Supplied passage:
..............................

The researchers aimed to optimize the interfacial chemistry between the carbon fibers and the polymer matrix to strengthen interfacial adhesion and improve the toughness of CFRP. “The strength of our composite is almost twice that of a conventional epoxy composite,” Rahman said. “Other mechanical properties are also very good.”
The tensile strength, or the stress a material can withstand when pulled, was the highest ever reported among similar fiber-reinforced composite materials. It was 731 megapascals, stronger than stainless steel and a conventional automotive epoxy-based CFRP composite.
In the ORNL material, the dynamic covalent bond between the fiber interface and the polymer exhibited 43% higher interfacial adhesion than polymers without dynamic bonds.
Dynamic covalent bonds enable closed-loop recycling. In a typical matrix material, the carbon fibers are difficult to separate from the polymer. ORNL’s chemical method, which cuts fibers at functional sites, separates the fibers from the polymer for reuse.

..............................

Source data:

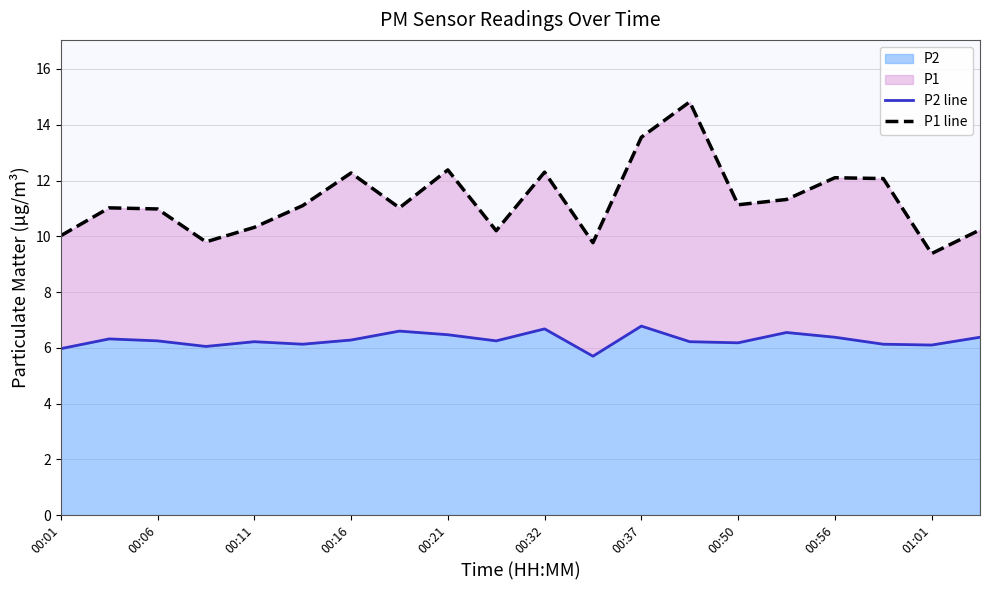

True or false: P2 line and P1 line intersect in this chart.

False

..............................

Questions on the material:
(a) Using the carbon fiber composite passage, decide whether each statement agrees with it: (i) the composite's tensile strength was 731 megapascals; (ii) the dynamic covalent bond gave 34% higher interfacial adhesion than polymers without dynamic bonds; (iii) in a typical matrix material, the carbon fibers are easy to separate from the polymer. For each, answer yes or no and quote the words that decide it.
(b) Write out word for word the stretch of the carbon fiber composite passage from "The researchers aimed" through "without dynamic bonds.".

Responses in order:
(a)
(i) Yes: "It was 731 megapascals"
(ii) No: "exhibited 43% higher interfacial adhesion than polymers without dynamic bonds"
(iii) No: "the carbon fibers are difficult to separate from the polymer"

(b)
The researchers aimed to optimize the interfacial chemistry between the carbon fibers and the polymer matrix to strengthen interfacial adhesion and improve the toughness of CFRP. “The strength of our composite is almost twice that of a conventional epoxy composite,” Rahman said. “Other mechanical properties are also very good.”
The tensile strength, or the stress a material can withstand when pulled, was the highest ever reported among similar fiber-reinforced composite materials. It was 731 megapascals, stronger than stainless steel and a conventional automotive epoxy-based CFRP composite.
In the ORNL material, the dynamic covalent bond between the fiber interface and the polymer exhibited 43% higher interfacial adhesion than polymers without dynamic bonds.